--- Available data Enclosed Below ---

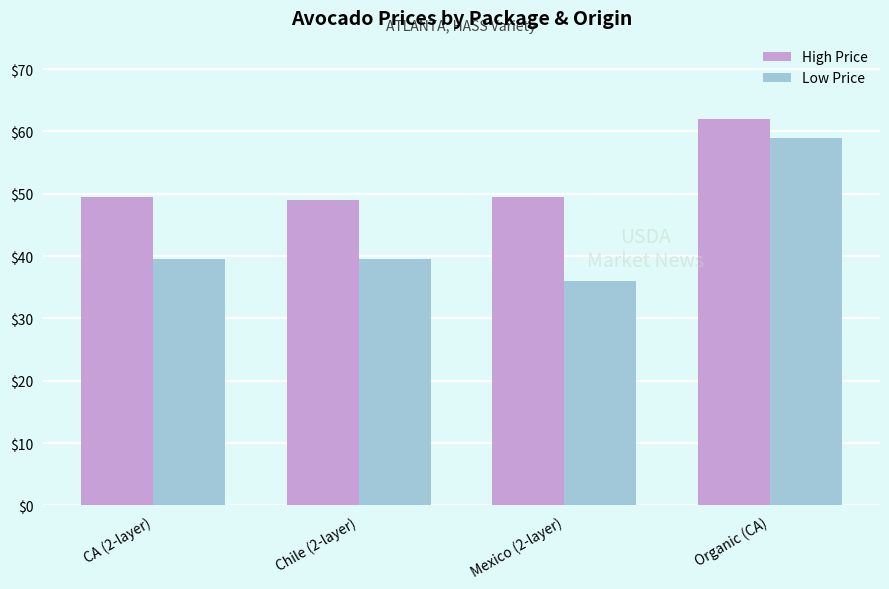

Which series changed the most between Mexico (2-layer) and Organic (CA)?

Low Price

--- End of Enclosed Available data ---
--- Available data Enclosed Below ---

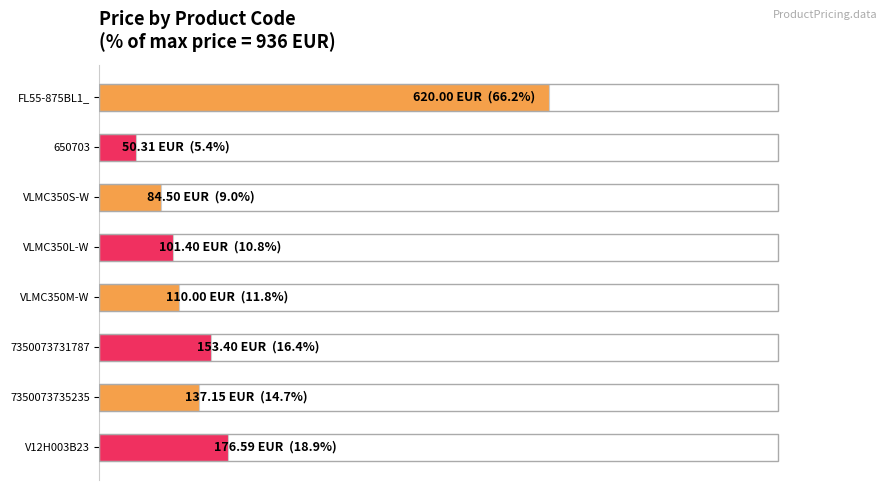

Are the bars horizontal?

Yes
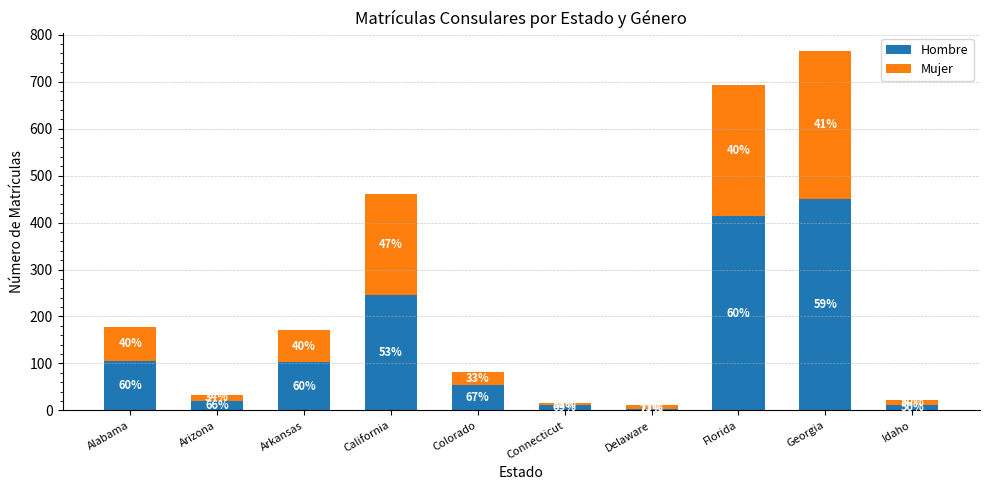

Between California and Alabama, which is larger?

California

--- End of Enclosed Available data ---

Count the lines in the listing above that contain the string "California", with case counting, and give only the number.

● Exercise result: 2